Ehrlichiosis is a disease transmitted by tick's bite that affect dogs and humans caused by the species Ehrlichia canis and E. chaffeensis, respectively. These bacteria are obligated intracellular gram negatives, with a cocoid to pleomorph aspect and can infect monocytes and trigger symptoms such as high fever, anorexia, thrombocytopenia, hemorrhages, anemia, and some serious problems such as splenomegaly, hepatomegaly and meningitis. There are several diagnostic tests for ehrlichiosis such as the hematological ones that evaluate the morphology of the monocytes in search of morulae; serological tests that includes the search of anti-Ehrlichia antibodies, although they might be limited due to cross reaction with other species.

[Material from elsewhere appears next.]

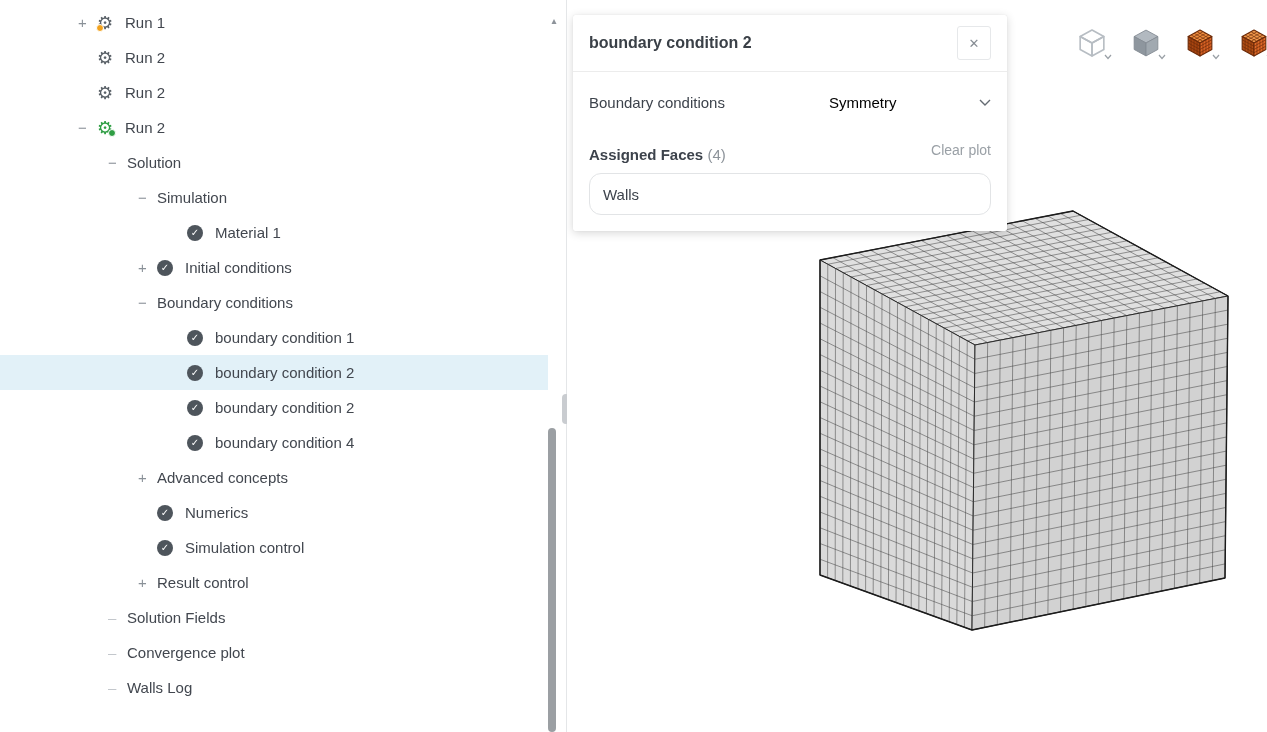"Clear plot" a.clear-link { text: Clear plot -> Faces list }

In other hand, the culture of Ehrlichia species is an effective method to obtain antigens and even develop indirect immunofluorescence assays (IFA). The polymerase chain reaction offers a definitive diagnosis associated to the use of genus-specific and species-specific primers, as well as its increased sensibility and specificity, compared to the others methods. Thus, in this review, we will discuss various methods applied to the diagnosis of this disease, as well as the advantages and disadvantages that these present.